Sticks in a bundle are unbreakable.Bondei

The Question This Post Is About

Startups have an instinct for speed. Ubuntu restores the instinct for depth. The question is worth taking seriously, because Ubuntu is one of those concepts that loses its shape when handled carelessly — and recovers it as soon as the reader is willing to slow down and listen.
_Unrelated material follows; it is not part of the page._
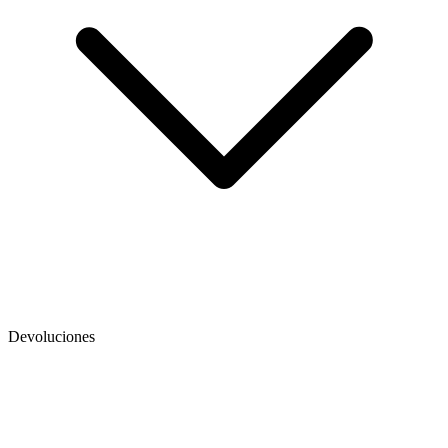
Devoluciones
If you take Ubuntu seriously at work, the first thing that has to change is the meeting. Not its agenda — its shape. Western meetings are optimised for speed and for the loudest contributor. Ubuntu is optimised for something else: for the quality of decisions that hold. Every retrospective begins with the question of what the team made possible together, not who failed individually. The trade-off is real. Meetings under Ubuntu take longer. The decisions also unstick less often.

A Second Angle

For the person living far from Southern Africa — in a city of strangers, in a flat of one, in a job that has nothing to do with the village they came from — Ubuntu can feel like it belongs to someone else's life. It does not. The diasporic reading of Ubuntu is not a watered-down version. It is a different test of the same idea. Every retrospective begins with the question of what the team made possible together, not who failed individually.

Where the Concept Resists

It would be dishonest to pretend Ubuntu is uncomplicated. The concept can be — and has been — used to suppress dissent in the name of harmony, to extract unpaid labour from women in the name of community, and to soften criticism that should have been sharper. Any serious reading of Ubuntu has to hold these uses in view. The concept survives the criticism. But it is not innocent.

What to Do With This

There is no certificate at the end of Ubuntu. There is only the slow accumulation of choices made differently — meetings shaped differently, relationships tended differently, decisions weighed differently. The reward is not visible. The cost is real. Over time the difference becomes a kind of life.